- Slow Horses (2010). It took me a little while to get into this book, the first in the Slough House spy novel series. But once I did I loved it! There isn't much I can say that hasn't been said already by so many reviewers. I appreciated Mick Herron's command of the language. Before reading this, I tried to read a mystery that I was interested in (The Dante Club by Matthew Pearl), but the writing just set my teeth on edge. Pearl is very well-educated, but he doesn't (or didn't, in that book -- maybe he's gotten better) know how to write the kind of language you need for mystery fiction. Anyway, my point is that from the first sentence of Slow Horses, I knew I was in the hands of a master and could relax. What a fun book. I'd like to watch the TV show, but of course we don't have Apple TV. Maybe someday it'll be available on DVD from the library (I could buy an all-region Blu-ray version on eBay, but I think I'll wait).
- Dead Lions (2013). For about the first half of this book I couldn't seem to get settled with it. Herron likes to jump around among several different points of view -- each "slow horse" is doing something different and we get to watch them all, or most of them. This jumping back and forth can be distracting. But finally I calmed down enough to let it flow over me and I thought this book was pretty much as good as the first. I would definitely read the rest of the series -- and I probably will, eventually. The only thing I don't like about these books is that nice characters die, people you've gotten to know a little. You have to be able to rise above that, not let it bug you, and I wasn't in that sort of mood this month.
- Down Cemetery Road (2003). Instead of reading the third in the Slough House series, I decided to try one of Herron's "mystery" novels, which he wrote first. It's not really a mystery, though. It's sort of a cross between a mystery and a spy novel, and I didn't like it at all at first. I'd say the first half -- maybe two thirds -- of the book annoyed me. The detective(s) barely played a part -- it was all about a bored housewife and I didn't find her compelling. But then it started getting interesting, and the last third was really hard to put down. Now I think maybe I'd like to read the rest of the series (there are three others)...
So that was Mick Herron. Overall verdict: very good, lots of fun, but a little disturbing if you're not in the mood to read about nice people getting killed. Also, these books do tend to keep me looking over my shoulder a lot, in case someone is following me or planning to kill me.
***
Since it was April, I was supposed to read one book from the shelves above my bed, but there's hardly anything left on those shelves that I haven't read. Finally I decided on Dylan Thomas's Collected Poems -- and got about one-sixth of the way through. Oh well. Another time.

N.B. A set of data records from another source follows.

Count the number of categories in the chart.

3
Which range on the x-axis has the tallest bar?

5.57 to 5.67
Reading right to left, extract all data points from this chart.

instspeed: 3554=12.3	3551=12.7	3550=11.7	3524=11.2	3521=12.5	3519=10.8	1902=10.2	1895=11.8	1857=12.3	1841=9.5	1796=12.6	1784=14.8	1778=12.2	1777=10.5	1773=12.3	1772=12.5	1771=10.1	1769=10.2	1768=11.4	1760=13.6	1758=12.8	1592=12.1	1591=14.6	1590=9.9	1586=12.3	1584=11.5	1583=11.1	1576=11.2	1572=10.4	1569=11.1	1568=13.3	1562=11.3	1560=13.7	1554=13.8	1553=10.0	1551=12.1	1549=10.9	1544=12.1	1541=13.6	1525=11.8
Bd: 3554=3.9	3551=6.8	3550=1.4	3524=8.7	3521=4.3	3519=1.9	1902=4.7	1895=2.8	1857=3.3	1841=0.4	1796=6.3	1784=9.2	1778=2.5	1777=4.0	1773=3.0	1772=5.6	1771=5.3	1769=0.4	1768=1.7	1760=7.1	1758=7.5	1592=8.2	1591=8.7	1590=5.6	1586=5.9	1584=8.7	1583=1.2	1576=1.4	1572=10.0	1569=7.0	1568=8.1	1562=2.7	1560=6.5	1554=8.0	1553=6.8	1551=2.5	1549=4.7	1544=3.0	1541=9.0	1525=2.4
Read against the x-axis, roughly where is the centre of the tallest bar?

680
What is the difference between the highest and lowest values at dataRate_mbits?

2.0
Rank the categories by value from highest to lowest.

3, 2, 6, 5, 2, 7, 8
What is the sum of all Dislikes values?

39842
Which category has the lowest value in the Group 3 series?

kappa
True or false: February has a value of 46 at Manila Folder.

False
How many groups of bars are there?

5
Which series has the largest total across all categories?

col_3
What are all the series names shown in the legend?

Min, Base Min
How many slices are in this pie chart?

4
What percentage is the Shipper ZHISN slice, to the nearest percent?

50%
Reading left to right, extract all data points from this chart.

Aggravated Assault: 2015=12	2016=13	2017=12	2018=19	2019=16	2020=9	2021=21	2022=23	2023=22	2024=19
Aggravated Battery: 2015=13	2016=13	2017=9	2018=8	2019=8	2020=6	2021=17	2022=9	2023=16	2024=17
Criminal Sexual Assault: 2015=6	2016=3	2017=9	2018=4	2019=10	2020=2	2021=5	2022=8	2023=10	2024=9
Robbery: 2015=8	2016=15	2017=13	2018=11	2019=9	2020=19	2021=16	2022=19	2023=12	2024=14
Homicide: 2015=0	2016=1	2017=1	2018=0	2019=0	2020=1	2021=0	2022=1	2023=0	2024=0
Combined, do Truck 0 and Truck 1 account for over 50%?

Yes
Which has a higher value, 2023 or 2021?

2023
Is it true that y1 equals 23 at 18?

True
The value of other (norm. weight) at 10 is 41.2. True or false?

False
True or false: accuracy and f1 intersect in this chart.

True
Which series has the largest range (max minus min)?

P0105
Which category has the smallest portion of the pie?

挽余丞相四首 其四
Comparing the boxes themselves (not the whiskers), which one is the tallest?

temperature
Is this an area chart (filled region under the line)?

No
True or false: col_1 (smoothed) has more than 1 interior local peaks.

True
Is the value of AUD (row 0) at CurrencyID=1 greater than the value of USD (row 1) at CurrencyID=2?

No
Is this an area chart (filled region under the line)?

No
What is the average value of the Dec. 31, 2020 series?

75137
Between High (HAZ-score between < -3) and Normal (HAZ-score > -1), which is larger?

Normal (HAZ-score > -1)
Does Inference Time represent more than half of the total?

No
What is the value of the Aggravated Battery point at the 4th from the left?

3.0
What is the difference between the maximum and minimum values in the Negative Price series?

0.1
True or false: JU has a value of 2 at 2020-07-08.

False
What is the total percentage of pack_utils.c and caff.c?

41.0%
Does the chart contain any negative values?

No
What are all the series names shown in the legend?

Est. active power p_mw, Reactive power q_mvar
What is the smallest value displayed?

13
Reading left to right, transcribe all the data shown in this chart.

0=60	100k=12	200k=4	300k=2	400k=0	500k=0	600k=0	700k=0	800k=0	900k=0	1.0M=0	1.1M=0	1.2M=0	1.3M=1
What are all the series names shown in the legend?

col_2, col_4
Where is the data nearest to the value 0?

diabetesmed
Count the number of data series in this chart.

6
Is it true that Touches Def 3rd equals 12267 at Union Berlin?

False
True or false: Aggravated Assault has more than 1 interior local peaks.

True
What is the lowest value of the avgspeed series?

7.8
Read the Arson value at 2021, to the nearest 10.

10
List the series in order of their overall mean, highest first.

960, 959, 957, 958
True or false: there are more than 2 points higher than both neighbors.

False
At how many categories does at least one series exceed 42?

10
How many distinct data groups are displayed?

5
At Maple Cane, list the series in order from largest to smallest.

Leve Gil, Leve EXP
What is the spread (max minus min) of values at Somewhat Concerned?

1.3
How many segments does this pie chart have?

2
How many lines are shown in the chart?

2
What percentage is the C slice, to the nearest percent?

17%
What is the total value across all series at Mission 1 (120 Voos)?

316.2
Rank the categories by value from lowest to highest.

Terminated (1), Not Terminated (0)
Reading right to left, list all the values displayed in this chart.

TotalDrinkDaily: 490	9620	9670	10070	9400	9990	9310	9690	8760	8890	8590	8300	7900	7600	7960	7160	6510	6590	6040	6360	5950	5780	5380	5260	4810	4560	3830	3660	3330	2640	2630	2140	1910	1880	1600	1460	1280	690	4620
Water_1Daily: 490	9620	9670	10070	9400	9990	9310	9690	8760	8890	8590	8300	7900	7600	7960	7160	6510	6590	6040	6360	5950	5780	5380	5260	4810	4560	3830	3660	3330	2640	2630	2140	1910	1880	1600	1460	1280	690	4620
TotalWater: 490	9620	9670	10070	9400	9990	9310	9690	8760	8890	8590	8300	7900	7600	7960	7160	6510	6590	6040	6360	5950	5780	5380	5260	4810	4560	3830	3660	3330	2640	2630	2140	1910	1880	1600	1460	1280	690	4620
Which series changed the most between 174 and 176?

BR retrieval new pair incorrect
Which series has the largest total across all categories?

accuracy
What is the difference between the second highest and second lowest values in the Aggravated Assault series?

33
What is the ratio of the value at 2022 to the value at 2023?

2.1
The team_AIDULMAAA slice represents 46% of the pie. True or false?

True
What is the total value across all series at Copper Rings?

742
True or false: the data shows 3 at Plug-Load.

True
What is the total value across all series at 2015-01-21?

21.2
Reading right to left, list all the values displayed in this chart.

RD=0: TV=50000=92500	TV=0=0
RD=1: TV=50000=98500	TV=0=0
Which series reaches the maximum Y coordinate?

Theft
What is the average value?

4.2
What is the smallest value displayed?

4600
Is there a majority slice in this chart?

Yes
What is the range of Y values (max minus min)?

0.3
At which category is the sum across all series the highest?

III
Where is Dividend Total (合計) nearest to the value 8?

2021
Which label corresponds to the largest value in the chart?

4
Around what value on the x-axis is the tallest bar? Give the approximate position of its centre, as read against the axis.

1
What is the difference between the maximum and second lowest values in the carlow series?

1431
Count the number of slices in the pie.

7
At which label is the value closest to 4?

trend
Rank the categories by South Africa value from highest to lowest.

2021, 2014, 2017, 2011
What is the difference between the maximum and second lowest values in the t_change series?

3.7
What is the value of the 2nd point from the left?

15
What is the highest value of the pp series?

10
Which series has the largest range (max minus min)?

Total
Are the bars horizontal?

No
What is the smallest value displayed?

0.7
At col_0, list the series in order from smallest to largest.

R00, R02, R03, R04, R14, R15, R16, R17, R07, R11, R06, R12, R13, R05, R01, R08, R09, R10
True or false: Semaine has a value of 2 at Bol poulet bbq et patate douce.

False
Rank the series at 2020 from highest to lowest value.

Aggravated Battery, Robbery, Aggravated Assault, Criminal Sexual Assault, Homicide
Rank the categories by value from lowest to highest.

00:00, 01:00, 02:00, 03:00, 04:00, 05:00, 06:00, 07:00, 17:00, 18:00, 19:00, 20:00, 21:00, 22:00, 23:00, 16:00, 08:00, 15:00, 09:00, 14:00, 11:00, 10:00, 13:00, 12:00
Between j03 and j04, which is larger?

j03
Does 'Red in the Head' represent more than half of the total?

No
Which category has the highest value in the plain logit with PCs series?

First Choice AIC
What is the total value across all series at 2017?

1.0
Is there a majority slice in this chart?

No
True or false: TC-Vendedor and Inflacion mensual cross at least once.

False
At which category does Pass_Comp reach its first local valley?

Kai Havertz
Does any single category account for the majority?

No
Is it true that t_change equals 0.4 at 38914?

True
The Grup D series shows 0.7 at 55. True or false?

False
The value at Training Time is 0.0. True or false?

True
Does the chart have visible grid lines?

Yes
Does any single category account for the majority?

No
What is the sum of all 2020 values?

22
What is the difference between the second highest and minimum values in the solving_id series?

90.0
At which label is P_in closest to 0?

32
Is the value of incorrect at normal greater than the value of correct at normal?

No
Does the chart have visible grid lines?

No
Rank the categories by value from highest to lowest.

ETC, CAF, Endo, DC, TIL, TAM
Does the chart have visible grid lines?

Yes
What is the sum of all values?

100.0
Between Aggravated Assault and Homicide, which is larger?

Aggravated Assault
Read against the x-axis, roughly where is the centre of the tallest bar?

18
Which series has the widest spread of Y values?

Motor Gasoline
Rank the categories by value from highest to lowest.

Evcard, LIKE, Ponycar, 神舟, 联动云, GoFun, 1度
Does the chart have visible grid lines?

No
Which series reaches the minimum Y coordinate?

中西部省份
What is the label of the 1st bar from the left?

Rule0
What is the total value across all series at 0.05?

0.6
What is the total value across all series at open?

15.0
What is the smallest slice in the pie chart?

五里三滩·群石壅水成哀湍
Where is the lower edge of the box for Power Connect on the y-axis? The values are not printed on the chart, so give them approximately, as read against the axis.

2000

What I did read was another book by Lily King, her latest novel -- Writers and Lovers (2020). I didn't mean to, but there it was on the shelf at the library, so... I was a little disappointed by it. There she was, at the height of her powers after the wonderful Euphoria, and she goes back into her own past to write another novel about a young woman with a dreadful father. If anything, the father in this book was worse than the father in Father of the Rain. And I wasn't excited about the romantic side of the book, either. But what I did like was her portrayal of a writer (herself). In the very first scene, her awful landlord makes a snotty comment about why on earth she bothers writing. Back in her tiny, moldy-smelling rented room, she tries again to write. And there's this great, honest quote:
I don't write because I think I have something to say. I write because if I don't, everything feels even worse.
And then, near the end of the book, when she's giving a short speech to a bunch of high school students:
What I have had for the past six years, what has been constant and steady in my life is the novel I've been writing. This has been my home, the place I could always retreat to. The place I could sometimes even feel powerful, I tell them. The place where I am most myself.
The book has an unrealistic, fairytale ending, but that's OK. I read it for the parts about writing.
For May, who am I going to read? I've been alternating between male and female writers, so it's time for another woman. From my long list of possible writers, I chose Elizabeth Savage, an American author (from Montana originally) born in 1918. She's the author of one of my favorite books of all time, Happy Ending (1972), but I've never read anything else by her except her first novel, Summer of Pride (1960), which is sort of a less-good version of the same story. So anyway, that'll be my May. I'm also going to try to read a biography of Warren G. Harding, bleah, not looking forward to that. But I'm sure I'll get through it.